*TASK GOAL:* Each line of the material that includes the string "normal" counts once; report the total and nothing further.

*** Block opens ***

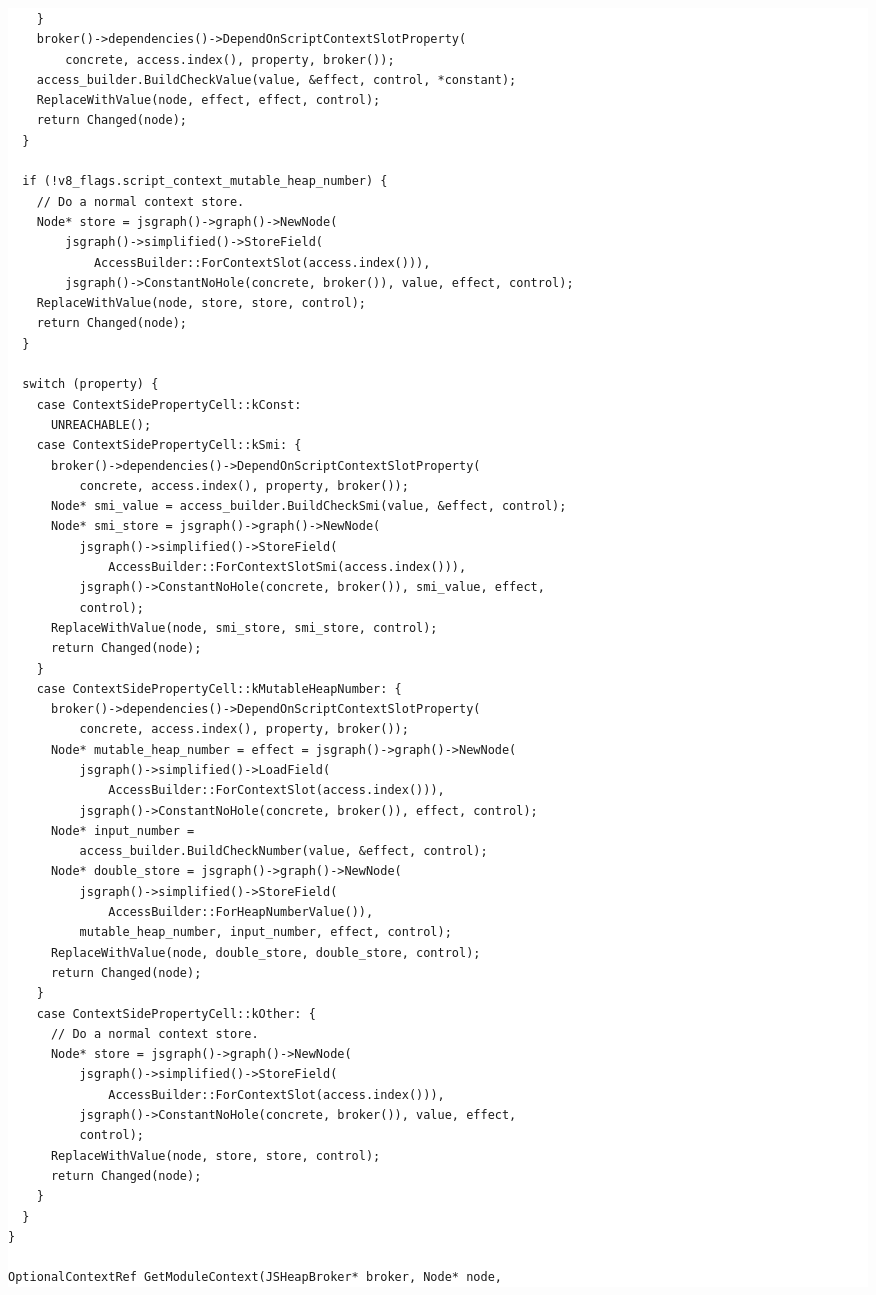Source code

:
 ```
    }
    broker()->dependencies()->DependOnScriptContextSlotProperty(
        concrete, access.index(), property, broker());
    access_builder.BuildCheckValue(value, &effect, control, *constant);
    ReplaceWithValue(node, effect, effect, control);
    return Changed(node);
  }

  if (!v8_flags.script_context_mutable_heap_number) {
    // Do a normal context store.
    Node* store = jsgraph()->graph()->NewNode(
        jsgraph()->simplified()->StoreField(
            AccessBuilder::ForContextSlot(access.index())),
        jsgraph()->ConstantNoHole(concrete, broker()), value, effect, control);
    ReplaceWithValue(node, store, store, control);
    return Changed(node);
  }

  switch (property) {
    case ContextSidePropertyCell::kConst:
      UNREACHABLE();
    case ContextSidePropertyCell::kSmi: {
      broker()->dependencies()->DependOnScriptContextSlotProperty(
          concrete, access.index(), property, broker());
      Node* smi_value = access_builder.BuildCheckSmi(value, &effect, control);
      Node* smi_store = jsgraph()->graph()->NewNode(
          jsgraph()->simplified()->StoreField(
              AccessBuilder::ForContextSlotSmi(access.index())),
          jsgraph()->ConstantNoHole(concrete, broker()), smi_value, effect,
          control);
      ReplaceWithValue(node, smi_store, smi_store, control);
      return Changed(node);
    }
    case ContextSidePropertyCell::kMutableHeapNumber: {
      broker()->dependencies()->DependOnScriptContextSlotProperty(
          concrete, access.index(), property, broker());
      Node* mutable_heap_number = effect = jsgraph()->graph()->NewNode(
          jsgraph()->simplified()->LoadField(
              AccessBuilder::ForContextSlot(access.index())),
          jsgraph()->ConstantNoHole(concrete, broker()), effect, control);
      Node* input_number =
          access_builder.BuildCheckNumber(value, &effect, control);
      Node* double_store = jsgraph()->graph()->NewNode(
          jsgraph()->simplified()->StoreField(
              AccessBuilder::ForHeapNumberValue()),
          mutable_heap_number, input_number, effect, control);
      ReplaceWithValue(node, double_store, double_store, control);
      return Changed(node);
    }
    case ContextSidePropertyCell::kOther: {
      // Do a normal context store.
      Node* store = jsgraph()->graph()->NewNode(
          jsgraph()->simplified()->StoreField(
              AccessBuilder::ForContextSlot(access.index())),
          jsgraph()->ConstantNoHole(concrete, broker()), value, effect,
          control);
      ReplaceWithValue(node, store, store, control);
      return Changed(node);
    }
  }
}

OptionalContextRef GetModuleContext(JSHeapBroker* broker, Node* node,
```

*** Block closes ***

*RESULT OF THE EXERCISE:* 2